▸ Permintaan A:
Tuliskan ulang kata demi kata bagian teks tentang sosiologi karya sastra di bawah ini, antara "sosiologi karya sastra yang" dan "luar karya sastra.", keduanya ikut disertakan.

Kajian sosiologi karya sastra memiliki kecenderungan untuk
tidak melihat karya sastra sebagai suatu keseluruhan, tetapi hanya
tertarik kepada unsur-unsur sosio budaya yang ada di dalam karya
sastra. Kajian hanya mendasarkan pada isi cerita, tanpa mempersoalkan
struktur karya sastra. Oleh karena itu, menurut Junus (1986:3-5)
sosiologi karya sastra yang melihat karya sastra sebagai dokumen sosial
budaya ditandai oleh: (1) unsur (isi/cerita) dalam karya diambil terlepas
dari hubungannya dengan unsur lain. Unsur tersebut secara langsung
dihubungkan dengan suatu unsur sosio budaya karena karya itu hanya
memindahkan unsur itu ke dalam dirinya. (2) Pendekatan ini dapat
mengambil citra tentang sesuatu, misalnya tentang perempuan, lelaki,
orang asing, tradisi, dunia modern, dan lain-lain, dalam suatu karya
sastra atau dalam beberapa karya yang mungkin dilihat dalam perspektif
perkembangan. (3) Pendekatan ini dapat mengambil motif atau tema
yang terdapat dalam karya sastra dalam hubungannya dengan kenyataan
di luar karya sastra.

▸ Permintaan B:
Temukan setiap baris di bawah yang memuat kata "Enock", lalu salin baris-baris tersebut.

Baris yang termuat dalam sebuah dataset
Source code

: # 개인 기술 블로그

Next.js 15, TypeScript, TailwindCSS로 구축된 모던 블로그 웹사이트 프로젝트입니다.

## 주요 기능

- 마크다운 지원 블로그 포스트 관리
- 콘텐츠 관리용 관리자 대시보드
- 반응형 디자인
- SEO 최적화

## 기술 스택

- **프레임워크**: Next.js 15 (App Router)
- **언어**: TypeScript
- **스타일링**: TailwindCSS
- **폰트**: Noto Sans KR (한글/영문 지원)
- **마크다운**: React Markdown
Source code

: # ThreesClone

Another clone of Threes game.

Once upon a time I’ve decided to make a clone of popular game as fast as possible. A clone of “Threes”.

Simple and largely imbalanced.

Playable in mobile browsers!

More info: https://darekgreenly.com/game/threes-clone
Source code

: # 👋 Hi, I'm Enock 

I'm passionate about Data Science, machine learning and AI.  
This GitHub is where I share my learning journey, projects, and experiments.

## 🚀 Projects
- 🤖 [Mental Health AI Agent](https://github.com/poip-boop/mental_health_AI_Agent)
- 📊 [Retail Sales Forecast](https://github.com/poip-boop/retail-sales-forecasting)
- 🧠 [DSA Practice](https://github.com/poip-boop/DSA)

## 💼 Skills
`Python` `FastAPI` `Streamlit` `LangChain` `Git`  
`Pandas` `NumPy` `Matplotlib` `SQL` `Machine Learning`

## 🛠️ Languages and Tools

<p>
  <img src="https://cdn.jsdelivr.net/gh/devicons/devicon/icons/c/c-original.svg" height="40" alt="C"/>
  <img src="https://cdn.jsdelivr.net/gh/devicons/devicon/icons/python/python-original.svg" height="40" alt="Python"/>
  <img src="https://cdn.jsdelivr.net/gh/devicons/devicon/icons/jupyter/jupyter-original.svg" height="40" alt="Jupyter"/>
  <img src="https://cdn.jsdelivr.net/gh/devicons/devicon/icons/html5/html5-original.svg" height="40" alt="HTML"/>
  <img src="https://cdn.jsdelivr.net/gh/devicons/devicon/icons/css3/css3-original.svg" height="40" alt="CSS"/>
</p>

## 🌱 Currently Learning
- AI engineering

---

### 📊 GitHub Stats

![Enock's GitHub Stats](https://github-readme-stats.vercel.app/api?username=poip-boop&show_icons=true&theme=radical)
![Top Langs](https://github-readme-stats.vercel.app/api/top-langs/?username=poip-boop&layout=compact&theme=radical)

▸ Penyelesaian Tugas A:
sosiologi karya sastra yang melihat karya sastra sebagai dokumen sosial
budaya ditandai oleh: (1) unsur (isi/cerita) dalam karya diambil terlepas
dari hubungannya dengan unsur lain. Unsur tersebut secara langsung
dihubungkan dengan suatu unsur sosio budaya karena karya itu hanya
memindahkan unsur itu ke dalam dirinya. (2) Pendekatan ini dapat
mengambil citra tentang sesuatu, misalnya tentang perempuan, lelaki,
orang asing, tradisi, dunia modern, dan lain-lain, dalam suatu karya
sastra atau dalam beberapa karya yang mungkin dilihat dalam perspektif
perkembangan. (3) Pendekatan ini dapat mengambil motif atau tema
yang terdapat dalam karya sastra dalam hubungannya dengan kenyataan
di luar karya sastra.

▸ Penyelesaian Tugas B:
: # 👋 Hi, I'm Enock 
![Enock's GitHub Stats](https://github-readme-stats.vercel.app/api?username=poip-boop&show_icons=true&theme=radical)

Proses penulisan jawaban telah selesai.